(Records from a data collection)
════════════════════

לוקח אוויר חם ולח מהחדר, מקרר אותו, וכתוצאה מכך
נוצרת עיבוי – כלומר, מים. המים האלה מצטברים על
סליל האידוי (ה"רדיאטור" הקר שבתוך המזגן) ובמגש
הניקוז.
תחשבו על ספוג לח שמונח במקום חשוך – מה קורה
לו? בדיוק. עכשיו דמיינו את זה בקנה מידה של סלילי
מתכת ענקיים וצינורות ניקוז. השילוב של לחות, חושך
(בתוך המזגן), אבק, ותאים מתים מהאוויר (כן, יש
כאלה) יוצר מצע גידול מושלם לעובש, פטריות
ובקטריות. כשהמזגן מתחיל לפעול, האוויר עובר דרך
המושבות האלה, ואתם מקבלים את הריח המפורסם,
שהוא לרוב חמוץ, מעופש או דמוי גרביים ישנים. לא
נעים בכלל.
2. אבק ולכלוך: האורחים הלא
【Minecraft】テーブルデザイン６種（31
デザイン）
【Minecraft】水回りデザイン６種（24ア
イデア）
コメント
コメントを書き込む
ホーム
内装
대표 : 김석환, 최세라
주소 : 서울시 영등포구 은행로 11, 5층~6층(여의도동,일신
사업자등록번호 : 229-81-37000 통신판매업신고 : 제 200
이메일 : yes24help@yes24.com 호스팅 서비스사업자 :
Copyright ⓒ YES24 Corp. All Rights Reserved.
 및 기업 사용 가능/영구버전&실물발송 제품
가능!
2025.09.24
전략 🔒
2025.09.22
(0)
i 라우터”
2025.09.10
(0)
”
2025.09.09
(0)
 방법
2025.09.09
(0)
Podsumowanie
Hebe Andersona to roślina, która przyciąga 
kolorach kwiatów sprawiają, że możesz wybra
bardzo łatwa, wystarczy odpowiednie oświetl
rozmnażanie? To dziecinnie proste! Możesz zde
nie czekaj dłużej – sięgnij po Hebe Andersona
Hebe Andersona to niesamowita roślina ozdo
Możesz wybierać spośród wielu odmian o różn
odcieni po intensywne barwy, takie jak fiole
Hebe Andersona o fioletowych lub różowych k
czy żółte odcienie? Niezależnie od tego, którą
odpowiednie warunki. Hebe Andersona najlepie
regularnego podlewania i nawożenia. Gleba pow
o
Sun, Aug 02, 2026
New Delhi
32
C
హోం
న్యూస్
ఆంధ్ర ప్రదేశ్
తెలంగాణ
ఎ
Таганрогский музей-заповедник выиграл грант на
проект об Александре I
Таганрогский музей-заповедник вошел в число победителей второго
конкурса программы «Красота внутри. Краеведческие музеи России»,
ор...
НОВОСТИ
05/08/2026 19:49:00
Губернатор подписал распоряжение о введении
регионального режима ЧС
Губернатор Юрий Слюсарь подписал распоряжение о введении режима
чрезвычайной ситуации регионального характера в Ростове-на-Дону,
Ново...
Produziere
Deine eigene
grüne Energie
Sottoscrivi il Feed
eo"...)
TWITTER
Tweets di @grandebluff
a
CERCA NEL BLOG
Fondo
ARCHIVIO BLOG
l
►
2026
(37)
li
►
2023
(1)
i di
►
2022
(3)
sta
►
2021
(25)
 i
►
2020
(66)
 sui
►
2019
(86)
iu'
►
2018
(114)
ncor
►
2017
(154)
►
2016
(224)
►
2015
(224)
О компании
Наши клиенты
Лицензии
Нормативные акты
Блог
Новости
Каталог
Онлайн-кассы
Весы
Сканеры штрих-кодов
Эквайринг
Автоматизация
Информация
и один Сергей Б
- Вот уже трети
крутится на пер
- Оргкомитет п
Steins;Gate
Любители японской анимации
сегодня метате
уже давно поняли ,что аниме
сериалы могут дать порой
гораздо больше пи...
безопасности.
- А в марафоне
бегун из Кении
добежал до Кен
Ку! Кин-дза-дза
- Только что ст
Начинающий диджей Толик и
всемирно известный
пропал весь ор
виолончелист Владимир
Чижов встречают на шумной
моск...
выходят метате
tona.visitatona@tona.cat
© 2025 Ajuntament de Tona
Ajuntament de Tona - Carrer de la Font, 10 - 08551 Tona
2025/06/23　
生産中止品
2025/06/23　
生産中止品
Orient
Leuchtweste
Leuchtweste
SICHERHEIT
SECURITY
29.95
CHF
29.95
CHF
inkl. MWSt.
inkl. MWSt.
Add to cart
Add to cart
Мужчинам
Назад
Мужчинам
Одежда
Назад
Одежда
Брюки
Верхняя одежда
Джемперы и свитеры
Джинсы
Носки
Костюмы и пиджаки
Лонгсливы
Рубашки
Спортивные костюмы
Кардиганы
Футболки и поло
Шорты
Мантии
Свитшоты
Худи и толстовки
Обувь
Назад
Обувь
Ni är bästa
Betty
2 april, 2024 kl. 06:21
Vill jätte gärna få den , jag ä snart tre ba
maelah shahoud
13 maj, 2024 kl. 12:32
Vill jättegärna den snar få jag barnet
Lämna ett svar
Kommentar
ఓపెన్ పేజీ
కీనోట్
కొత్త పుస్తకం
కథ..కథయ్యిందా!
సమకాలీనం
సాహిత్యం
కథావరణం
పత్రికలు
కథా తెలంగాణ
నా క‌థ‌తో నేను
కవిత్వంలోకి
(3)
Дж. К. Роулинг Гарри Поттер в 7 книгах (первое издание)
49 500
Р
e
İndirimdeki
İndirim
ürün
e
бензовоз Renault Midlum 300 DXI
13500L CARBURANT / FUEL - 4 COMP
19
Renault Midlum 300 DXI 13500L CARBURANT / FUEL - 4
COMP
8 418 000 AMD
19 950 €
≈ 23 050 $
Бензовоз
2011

════════════════════

*Exercise goal*
Retype every one of the lines above without changing anything.

*Answer to this task*
לוקח אוויר חם ולח מהחדר, מקרר אותו, וכתוצאה מכך
נוצרת עיבוי – כלומר, מים. המים האלה מצטברים על
סליל האידוי (ה"רדיאטור" הקר שבתוך המזגן) ובמגש
הניקוז.
תחשבו על ספוג לח שמונח במקום חשוך – מה קורה
לו? בדיוק. עכשיו דמיינו את זה בקנה מידה של סלילי
מתכת ענקיים וצינורות ניקוז. השילוב של לחות, חושך
(בתוך המזגן), אבק, ותאים מתים מהאוויר (כן, יש
כאלה) יוצר מצע גידול מושלם לעובש, פטריות
ובקטריות. כשהמזגן מתחיל לפעול, האוויר עובר דרך
המושבות האלה, ואתם מקבלים את הריח המפורסם,
שהוא לרוב חמוץ, מעופש או דמוי גרביים ישנים. לא
נעים בכלל.
2. אבק ולכלוך: האורחים הלא
【Minecraft】テーブルデザイン６種（31
デザイン）
【Minecraft】水回りデザイン６種（24ア
イデア）
コメント
コメントを書き込む
ホーム
内装
대표 : 김석환, 최세라
주소 : 서울시 영등포구 은행로 11, 5층~6층(여의도동,일신
사업자등록번호 : 229-81-37000 통신판매업신고 : 제 200
이메일 : yes24help@yes24.com 호스팅 서비스사업자 :
Copyright ⓒ YES24 Corp. All Rights Reserved.
 및 기업 사용 가능/영구버전&실물발송 제품
가능!
2025.09.24
전략 🔒
2025.09.22
(0)
i 라우터”
2025.09.10
(0)
”
2025.09.09
(0)
 방법
2025.09.09
(0)
Podsumowanie
Hebe Andersona to roślina, która przyciąga 
kolorach kwiatów sprawiają, że możesz wybra
bardzo łatwa, wystarczy odpowiednie oświetl
rozmnażanie? To dziecinnie proste! Możesz zde
nie czekaj dłużej – sięgnij po Hebe Andersona
Hebe Andersona to niesamowita roślina ozdo
Możesz wybierać spośród wielu odmian o różn
odcieni po intensywne barwy, takie jak fiole
Hebe Andersona o fioletowych lub różowych k
czy żółte odcienie? Niezależnie od tego, którą
odpowiednie warunki. Hebe Andersona najlepie
regularnego podlewania i nawożenia. Gleba pow
o
Sun, Aug 02, 2026
New Delhi
32
C
హోం
న్యూస్
ఆంధ్ర ప్రదేశ్
తెలంగాణ
ఎ
Таганрогский музей-заповедник выиграл грант на
проект об Александре I
Таганрогский музей-заповедник вошел в число победителей второго
конкурса программы «Красота внутри. Краеведческие музеи России»,
ор...
НОВОСТИ
05/08/2026 19:49:00
Губернатор подписал распоряжение о введении
регионального режима ЧС
Губернатор Юрий Слюсарь подписал распоряжение о введении режима
чрезвычайной ситуации регионального характера в Ростове-на-Дону,
Ново...
Produziere
Deine eigene
grüne Energie
Sottoscrivi il Feed
eo"...)
TWITTER
Tweets di @grandebluff
a
CERCA NEL BLOG
Fondo
ARCHIVIO BLOG
l
►
2026
(37)
li
►
2023
(1)
i di
►
2022
(3)
sta
►
2021
(25)
 i
►
2020
(66)
 sui
►
2019
(86)
iu'
►
2018
(114)
ncor
►
2017
(154)
►
2016
(224)
►
2015
(224)
О компании
Наши клиенты
Лицензии
Нормативные акты
Блог
Новости
Каталог
Онлайн-кассы
Весы
Сканеры штрих-кодов
Эквайринг
Автоматизация
Информация
и один Сергей Б
- Вот уже трети
крутится на пер
- Оргкомитет п
Steins;Gate
Любители японской анимации
сегодня метате
уже давно поняли ,что аниме
сериалы могут дать порой
гораздо больше пи...
безопасности.
- А в марафоне
бегун из Кении
добежал до Кен
Ку! Кин-дза-дза
- Только что ст
Начинающий диджей Толик и
всемирно известный
пропал весь ор
виолончелист Владимир
Чижов встречают на шумной
моск...
выходят метате
tona.visitatona@tona.cat
© 2025 Ajuntament de Tona
Ajuntament de Tona - Carrer de la Font, 10 - 08551 Tona
2025/06/23　
生産中止品
2025/06/23　
生産中止品
Orient
Leuchtweste
Leuchtweste
SICHERHEIT
SECURITY
29.95
CHF
29.95
CHF
inkl. MWSt.
inkl. MWSt.
Add to cart
Add to cart
Мужчинам
Назад
Мужчинам
Одежда
Назад
Одежда
Брюки
Верхняя одежда
Джемперы и свитеры
Джинсы
Носки
Костюмы и пиджаки
Лонгсливы
Рубашки
Спортивные костюмы
Кардиганы
Футболки и поло
Шорты
Мантии
Свитшоты
Худи и толстовки
Обувь
Назад
Обувь
Ni är bästa
Betty
2 april, 2024 kl. 06:21
Vill jätte gärna få den , jag ä snart tre ba
maelah shahoud
13 maj, 2024 kl. 12:32
Vill jättegärna den snar få jag barnet
Lämna ett svar
Kommentar
ఓపెన్ పేజీ
కీనోట్
కొత్త పుస్తకం
కథ..కథయ్యిందా!
సమకాలీనం
సాహిత్యం
కథావరణం
పత్రికలు
కథా తెలంగాణ
నా క‌థ‌తో నేను
కవిత్వంలోకి
(3)
Дж. К. Роулинг Гарри Поттер в 7 книгах (первое издание)
49 500
Р
e
İndirimdeki
İndirim
ürün
e
бензовоз Renault Midlum 300 DXI
13500L CARBURANT / FUEL - 4 COMP
19
Renault Midlum 300 DXI 13500L CARBURANT / FUEL - 4
COMP
8 418 000 AMD
19 950 €
≈ 23 050 $
Бензовоз
2011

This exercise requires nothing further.